[Rows]
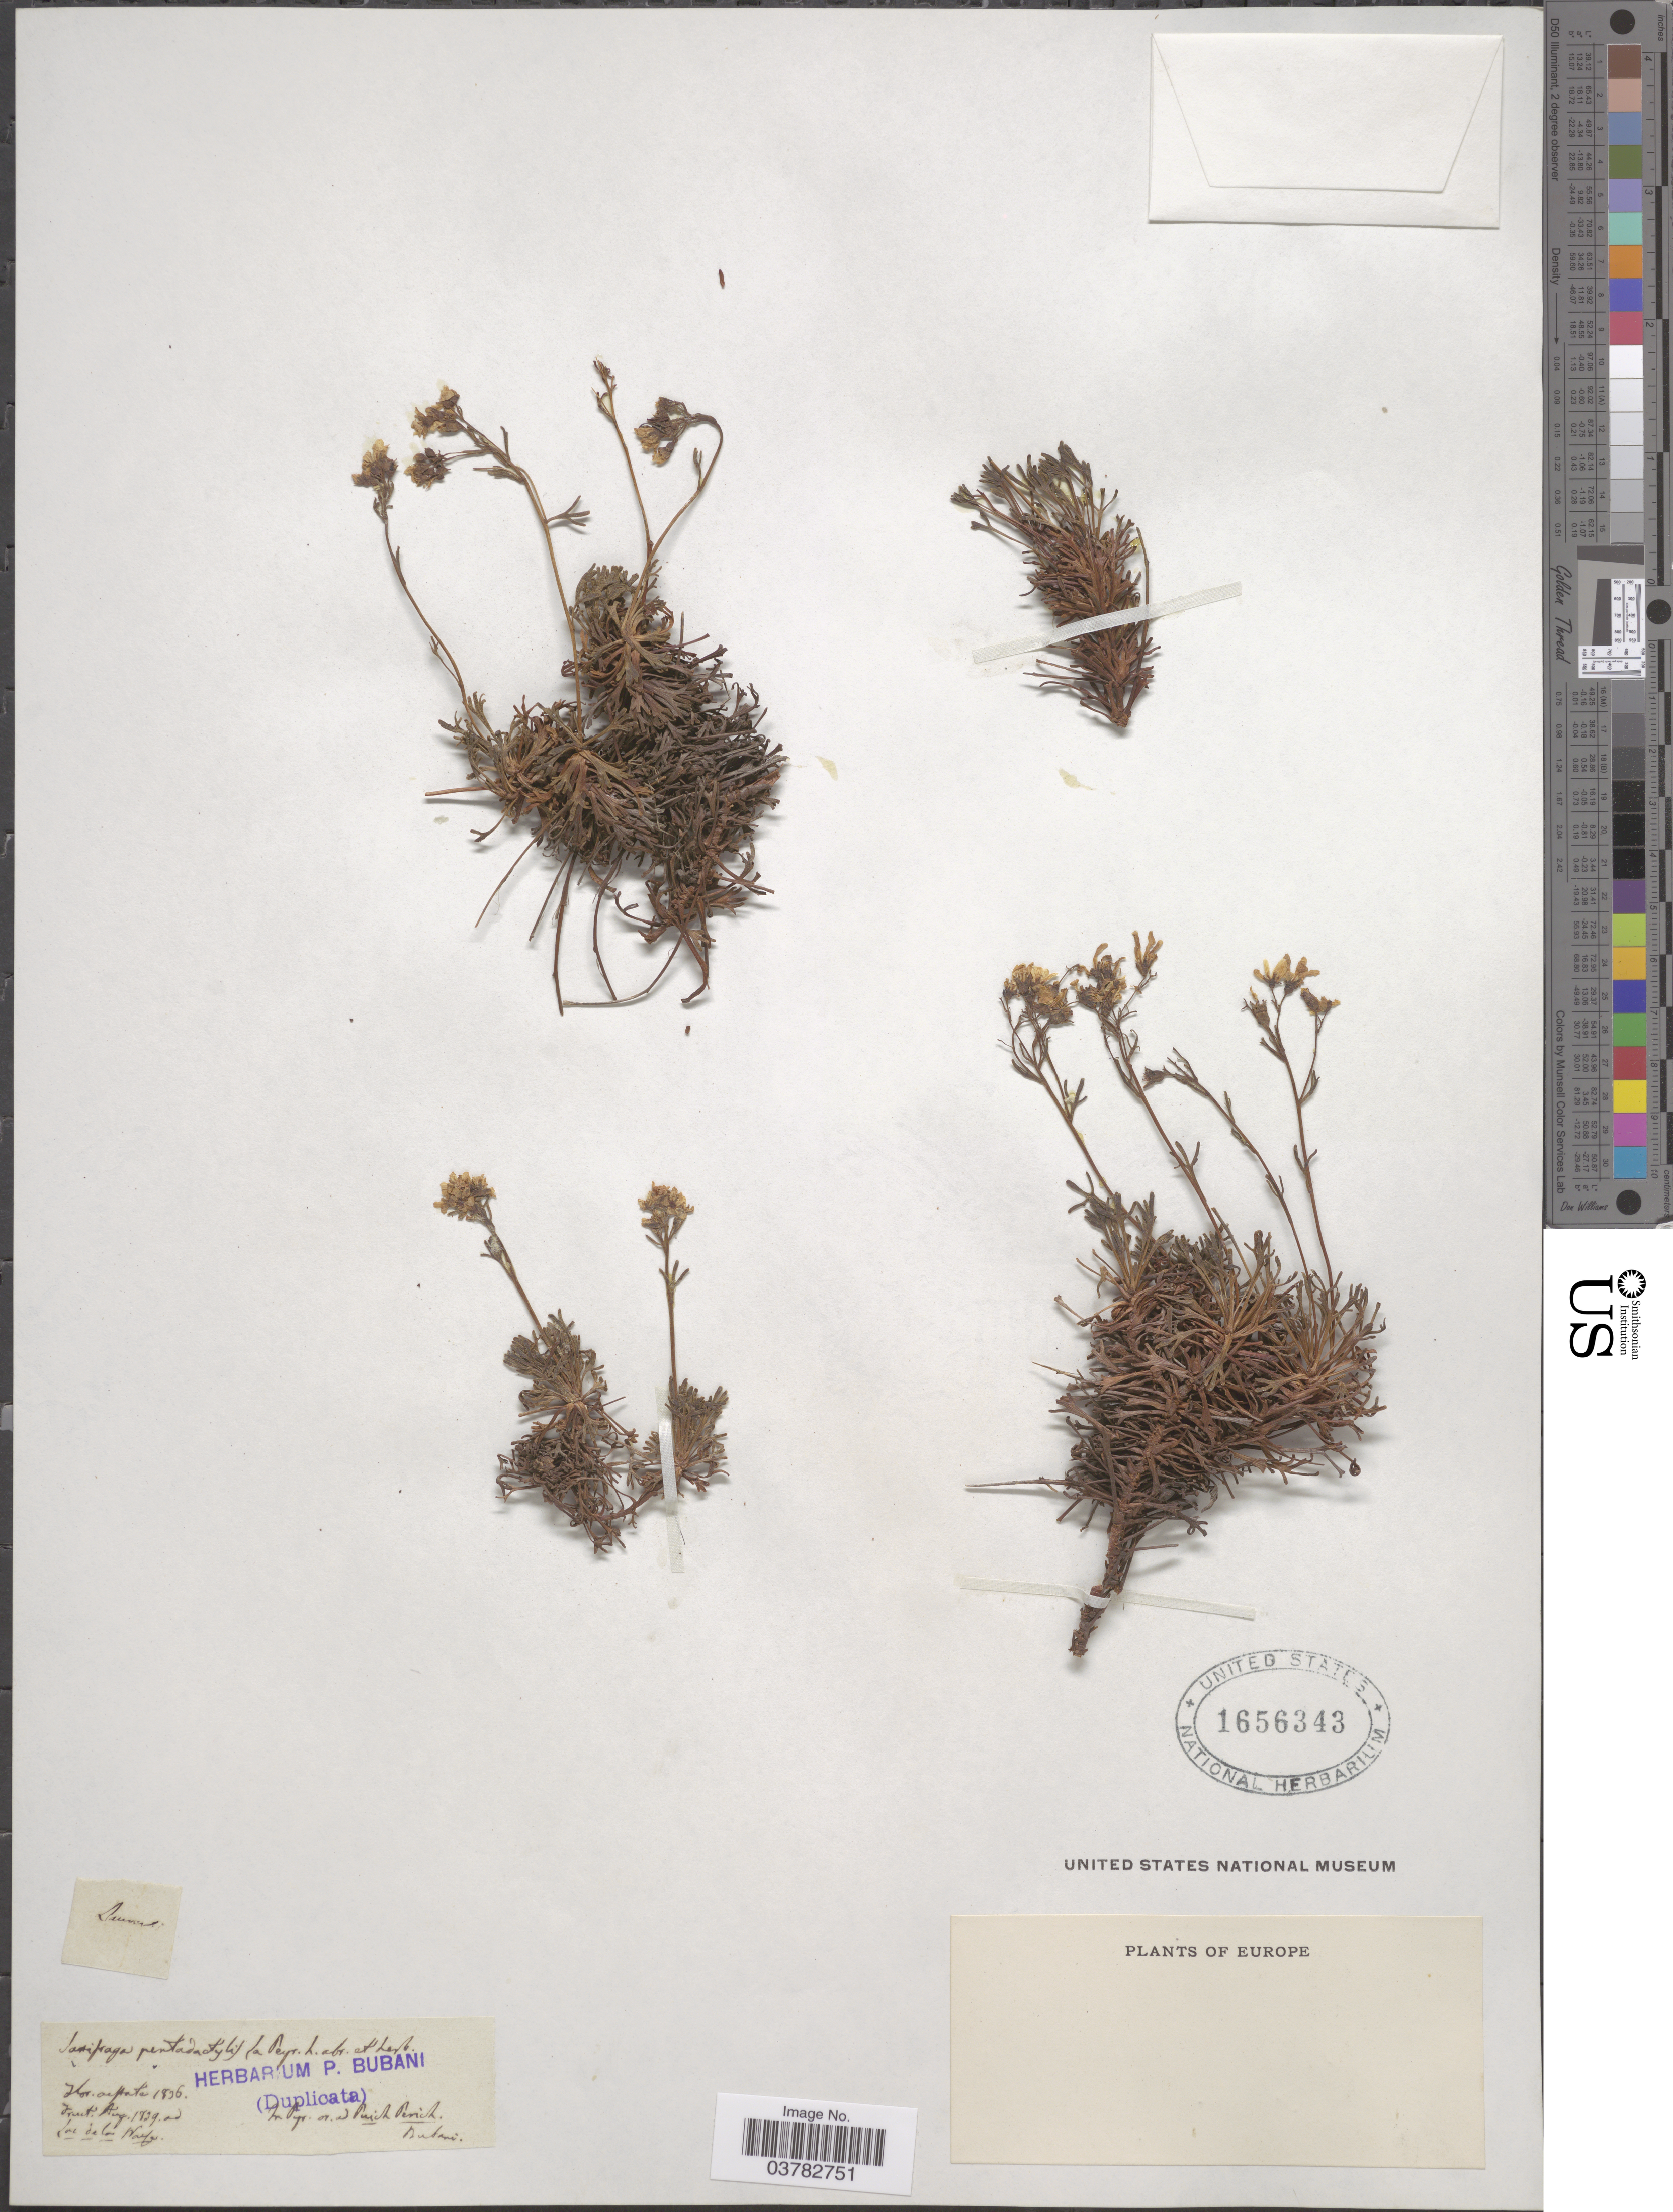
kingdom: Plantae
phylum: Tracheophyta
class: Magnoliopsida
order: Saxifragales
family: Saxifragaceae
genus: Saxifraga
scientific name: Saxifraga pentadactylis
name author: Lapeyr.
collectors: P. Bubani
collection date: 1836/1839-08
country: France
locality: In Pyr. or. ad Puich Perich. Lac de la Wafer [interpreted].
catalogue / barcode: US 1656343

[Request]
Could you rewrite the records above with "collection date" changed to "date collected" and everything else kept the same, leaving out the pictures?

[Written response]
kingdom: Plantae
phylum: Tracheophyta
class: Magnoliopsida
order: Saxifragales
family: Saxifragaceae
genus: Saxifraga
scientific name: Saxifraga pentadactylis
name author: Lapeyr.
collectors: P. Bubani
date collected: 1836/1839-08
country: France
locality: In Pyr. or. ad Puich Perich. Lac de la Wafer [interpreted].
catalogue / barcode: US 1656343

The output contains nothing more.